Example: A historian knows that a battle happened. An epistemologist asks, "What is the *basis* for that knowledge? Is it the testimony of sources? Can that testimony be trusted? What does it *mean* to 'know' a historical fact?"
Axiology
Axiology is the branch of philosophy that studies value. It seeks to answer the question, "What is valuable?"
It comes from the Greek word axia ("value" or "worth"). It is the "value theory" and is most often divided into two main sub-fields: Ethics and Aesthetics.
1. Ethics (Moral Philosophy)
Ethics is the study of moral value. It investigates concepts of "right" and "wrong," "good" and "bad."
- Key Questions: What is the good life? What makes an action morally right? Do we follow rules (Deontology), consequences (Consequentialism), or develop character (Virtue Ethics)?
- Meta-Ethics: Asks questions *about* ethics itself, e.g., "Are moral truths objective or subjective?"
2. Aesthetics
Aesthetics is the study of artistic value and beauty.
- Key Questions: What is art? What is beauty? Is beauty objective (in the object) or subjective ("in the eye of the beholder")? What is the purpose of art?
Example: A politician argues a law is "good." An axiologist (specifically, an ethicist) would ask, "What do you *mean* by 'good'? Good for whom? Based on what principle—utility, rights, or justice?"
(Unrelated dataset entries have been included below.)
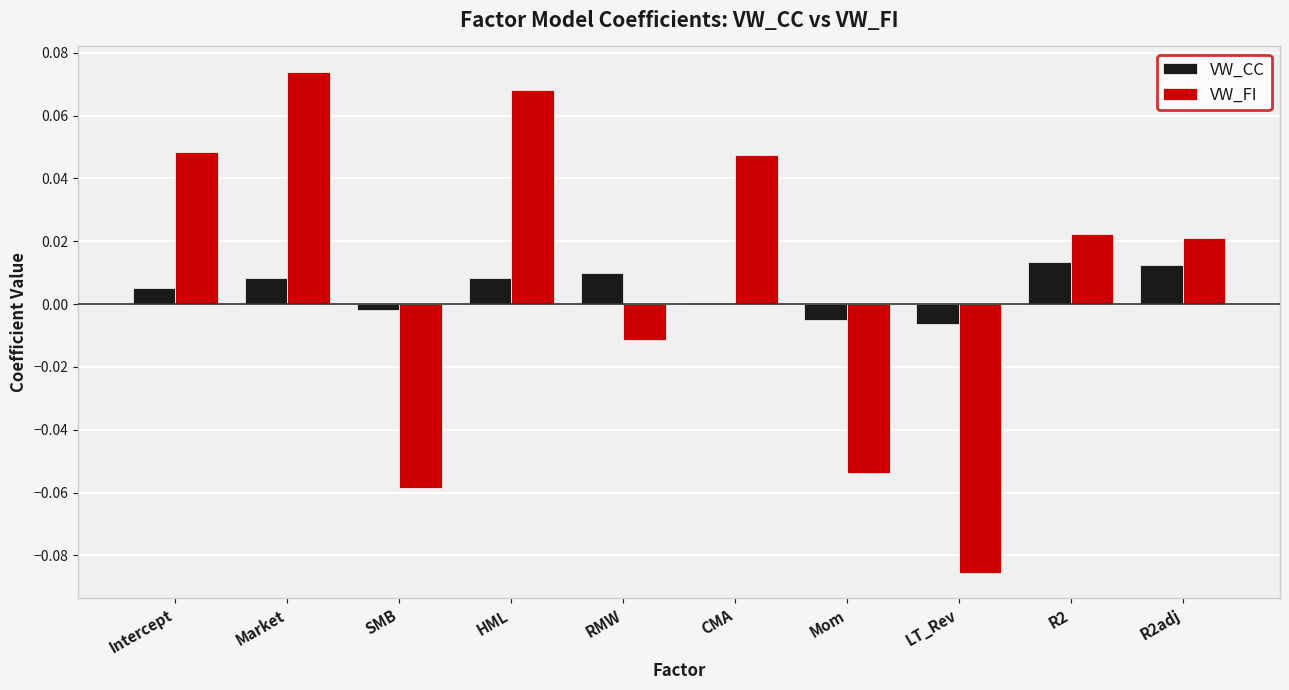

Is the value of VW_FI at R2adj greater than the value of VW_CC at SMB?

Yes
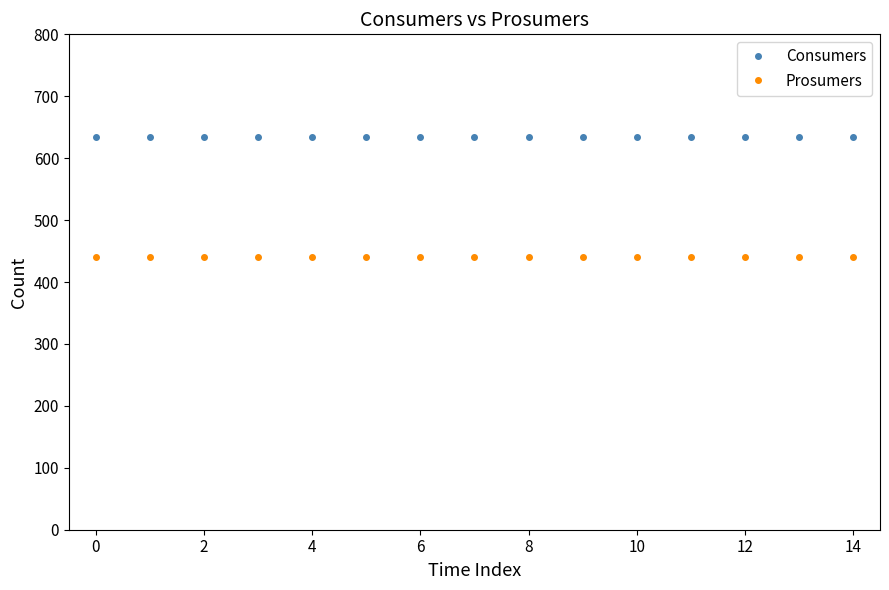

List the series in order of their peak value, highest first.

Consumers, Prosumers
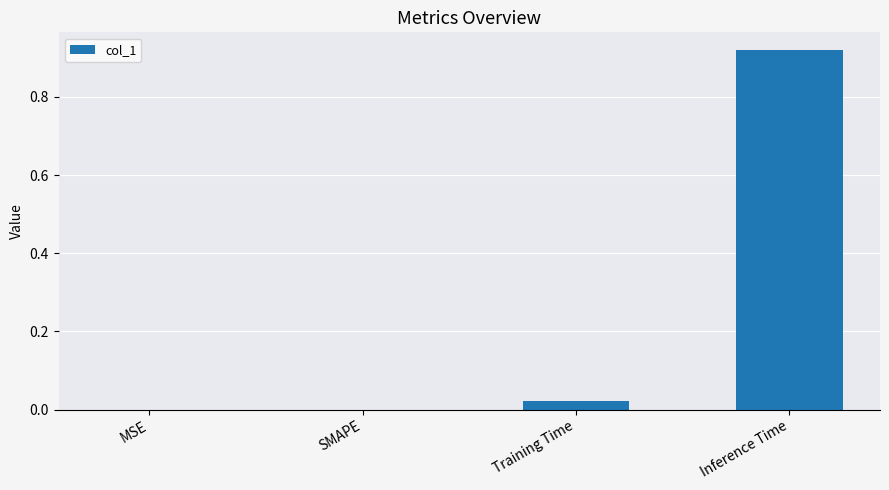

Which label corresponds to the largest value in the chart?

Inference Time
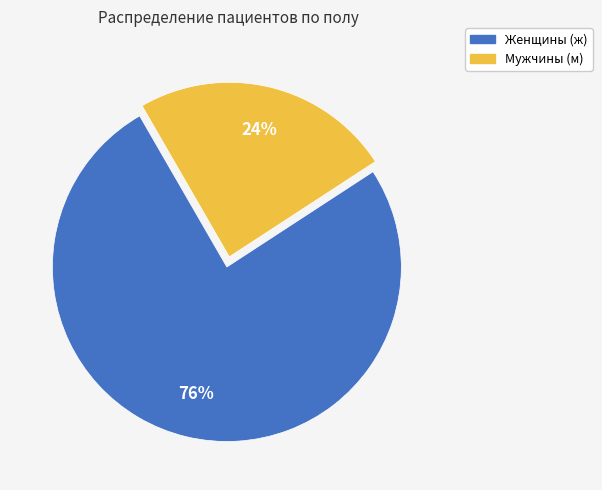

Is the sum of Женщины (ж) and Мужчины (м) greater than half?

Yes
- Metaphysics = Study of Reality
- Epistemology = Study of Knowledge
- Axiology = Study of Value
Concept of Applied Philosophy
Applied Philosophy is the branch of philosophy that applies philosophical methods, theories, and concepts to concrete, real-world problems and practical issues. It takes the abstract ideas from Metaphysics, Epistemology, and especially Axiology (Ethics) and brings them "down to earth."
This is a more modern field that gained traction in the latter half of the 20th century. It moves philosophy out of the "ivory tower" and into public life, professions, and policy debates.
Major Fields of Applied Philosophy:
- Applied Ethics (the largest field):
- Bioethics: e.g., euthanasia, abortion, genetic engineering.
- Environmental Ethics: e.g., animal rights, climate change, resource conservation.
- Business Ethics: e.g., corporate social responsibility, fair wages, advertising.
- Medical Ethics: e.g., patient autonomy, confidentiality, end-of-life care.
- Computer/AI Ethics: e.g., data privacy, artificial intelligence, algorithmic bias.
- Philosophy of Law: Investigates the nature of law, justice, and legal reasoning.
- Philosophy of Education: Asks about the aims, methods, and purpose of education.
- Philosophy of Technology: Examines the impact of technology on human life and society.
Example:
- An Ethicist (Axiology) might develop a theory called "Utilitarianism" (the greatest good for the greatest number).
- An Applied Ethicist will use Utilitarianism to argue for or against a specific government policy, like whether to build a dam that will displace 1,000 people but provide electricity to 1 million.